About a boy, his Torah, and the big bad world.
Monday, April 02, 2007
DVAR TORAH S2: Pesach (aka Passover) (Redemption: Past, Present, Future)
This year I thought I would lead my first seder a little differently than usual. First of all, I'm replacing Manischwitz Malaga with a Apertif-Semi Dry-Dry-Dessert wine menu (this is gonna be good). My crowd this year has little patience for pomp and circumstance so I decided to eliminate the Arami Oved Avi stuff and instead talk about why Passover is so pertinent today. If you are at my seder tomorrow night I suggest not reading this. Drawing largely on the paper I wrote a few years ago and posted as my Passover Dvar Torah last year (and which I still haven't reread since I originally wrote it two years ago, though I really should), I plan on discussing the importance of the seder experience to our own lives. People get easily bored at sedarim, perhaps this is because they cannot see themselves identifying with the rites involved. But that is the ikar, the most important essense of the seder! "In every generation one must consider if they themselves have left Egypt!" The Passover Seder is more observed than Yom Kippur or Hanukkah rituals. Perhaps the only thing that is more popular is circumcision, but remember that that can only apply to less than half of the Jewish population.

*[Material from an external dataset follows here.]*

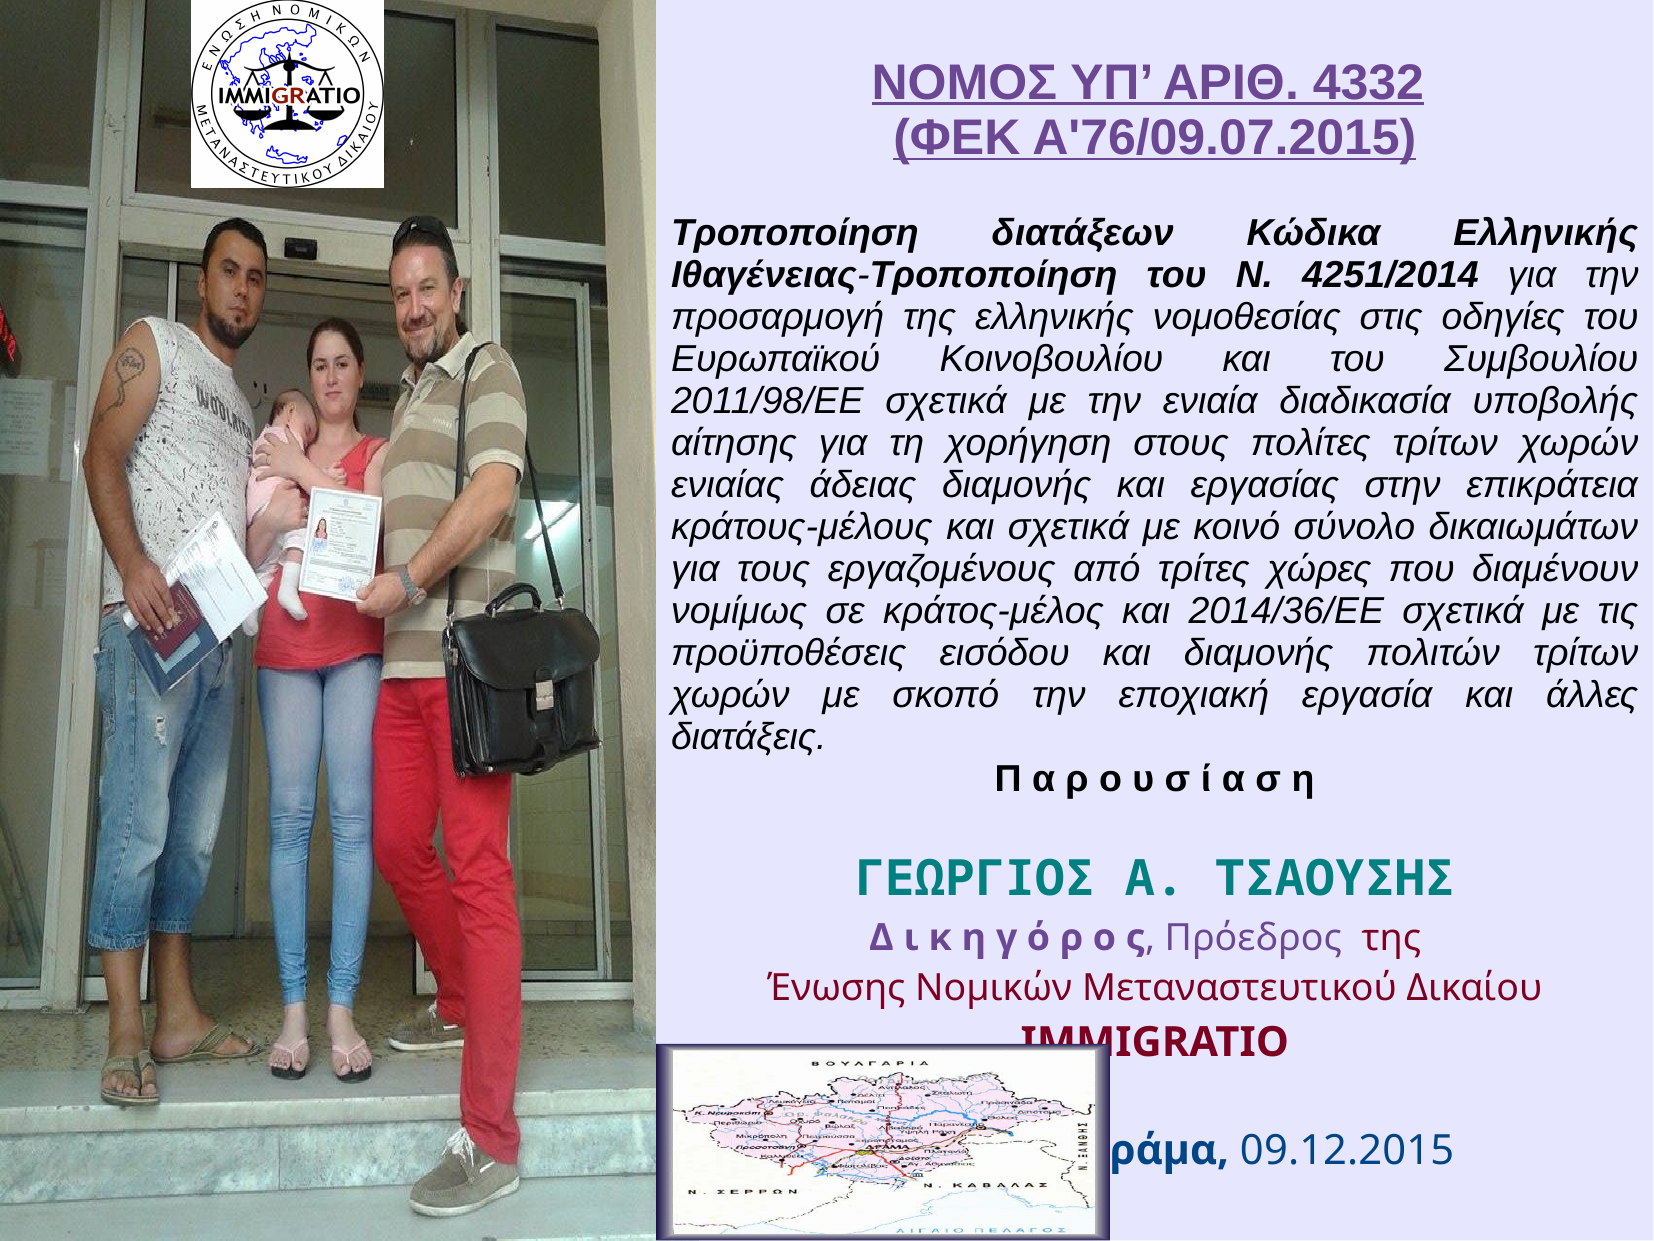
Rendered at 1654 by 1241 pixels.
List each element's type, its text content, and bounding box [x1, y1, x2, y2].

text_box NOMOΣ ΥΠ’ ΑΡΙΘ. 4332 (ΦΕΚ Α'76/09.07.2015) Τροποποίηση διατάξεων Κώδικα Ελληνικής Ιθαγένειας-Τροποποίηση του Ν. 4251/2014 για την προσαρμογή της ελληνικής νομοθεσίας στις οδηγίες του Ευρωπαϊκού Κοινοβουλίου και του Συμβουλίου 2011/98/ΕΕ σχετικά με την ενιαία διαδικασία υποβολής αίτησης για τη χορήγηση στους πολίτες τρίτων χωρών ενιαίας άδειας διαμονής και εργασίας στην επικράτεια κράτους-μέλους και σχετικά με κοινό σύνολο δικαιωμάτων για τους εργαζομένους από τρίτες χώρες που διαμένουν νομίμως σε κράτος-μέλος και 2014/36/ΕΕ σχετικά με τις προϋποθέσεις εισόδου και διαμονής πολιτών τρίτων χωρών με σκοπό την εποχιακή εργασία και άλλες διατάξεις. Π α ρ ο υ σ ί α σ η ΓΕΩΡΓΙΟΣ Α. ΤΣΑΟΥΣΗΣ Δ ι κ η γ ό ρ ο ς, Πρόεδρος της Ένωσης Νομικών Μεταναστευτικού Δικαίου IMMIGRATIO Δράμα, 09.12.2015 [656, 0, 1654, 1241]
picture [0, 0, 656, 1241]
text_box [656, 1043, 1110, 1241]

The Rabbis of the Mishnah, in their wisdom, wrote Vehi Sheamda and realized that this must apply to their time. How could they have known that their words would even ring more true, amplified every generation following them for over 2000 years. Just as it stood for our ancestors, so too for us: That not only one [Pharaoh] has tried to stand against us to annihilate us, rather in every generation they try to annihilate us, but the Holy One blessed be He saves us from their grasp. We experienced Pharaoh in Hitler in the Holocaust and I fear many Pharaohs are conspiring against the Jewish people even in our own times, for example, Mahmud Ahmadinijad and Hassan Nasrallah. And yet through all of this God has not let his chosen nation perish. This is why we give thanks to God on this Leil Shimurim, the evening which the Torah says not only was a night of special protection in Egypt 3319 years ago, but forever shall be a night where God especially protects the Jews.

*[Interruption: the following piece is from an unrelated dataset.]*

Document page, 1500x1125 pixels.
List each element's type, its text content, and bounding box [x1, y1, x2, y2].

And in Ha Lachma we say that "today we are slaves". But wait, I'm reclining at a table and I seem pretty free! There is a line that disturbs me as the penultimate line of Birkat HaMazon, the Grace After Meals, "I was young and I grew old and I never saw a righteous man abandoned nor his children begging for bread". Having lived in Jerusalem I can say that this is not true. However I think this is an ideal for which we are meant to strive for. We cannot always count on a supernatural miracle. True, I may actually see righteous people reduced to panhandling, but God demands that I do something about it. I might not be a slave, but there are people who are slaves in the world. An ethical kashrut for fair work wages might be in order.

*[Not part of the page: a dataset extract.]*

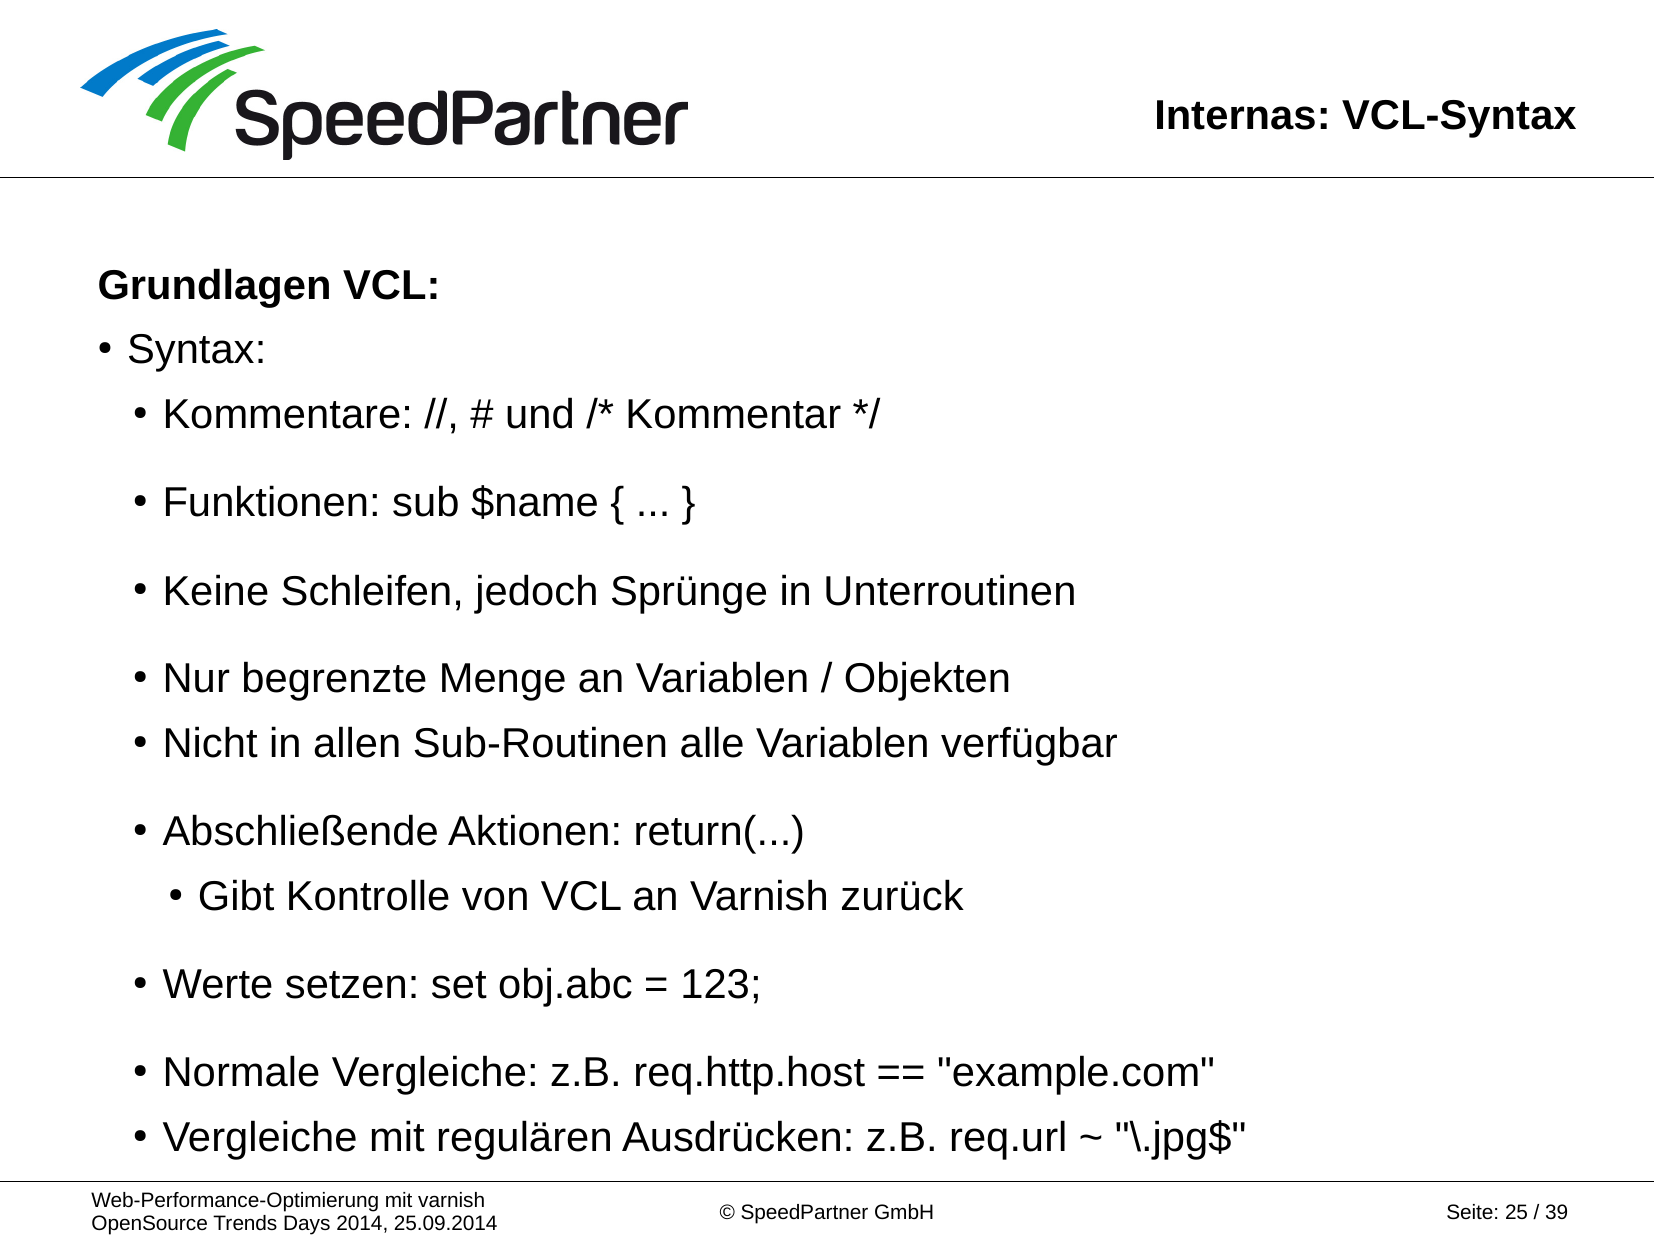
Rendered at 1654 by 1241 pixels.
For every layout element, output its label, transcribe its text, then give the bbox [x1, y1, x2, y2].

text_box Grundlagen VCL: Syntax: Kommentare: //, # und /* Kommentar */ Funktionen: sub $name { ... } Keine Schleifen, jedoch Sprünge in Unterroutinen Nur begrenzte Menge an Variablen / Objekten Nicht in allen Sub-Routinen alle Variablen verfügbar Abschließende Aktionen: return(...) Gibt Kontrolle von VCL an Varnish zurück Werte setzen: set obj.abc = 123; Normale Vergleiche: z.B. req.http.host == "example.com" Vergleiche mit regulären Ausdrücken: z.B. req.url ~ "\.jpg$" [82, 254, 1565, 1177]
picture [80, 29, 688, 160]
title Internas: VCL-Syntax [590, 70, 1577, 160]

My focus this sedernakht will be on the four son... er... four children. I have compiled images from many haggadot from over 500 years and will have my participants analyze specific images. I present one which is clear cut, featuring the Marx Bros. and another which is ambiguous to which of the children each represents (each child is represented by a different book). There is so much room for discussion beyond the droll "who's feeling especially wicked tonight?" or "if I get asked to read the wise son one more time I'm gonna make sure they consider me the wicked one in the future". We know it, we've done it forever. We know what all of them represent. When you compare the son who doesn't know how to ask to a chassid who won't ask because he unquestionably accepts everything he learns as God's word -- Now you've got my attention!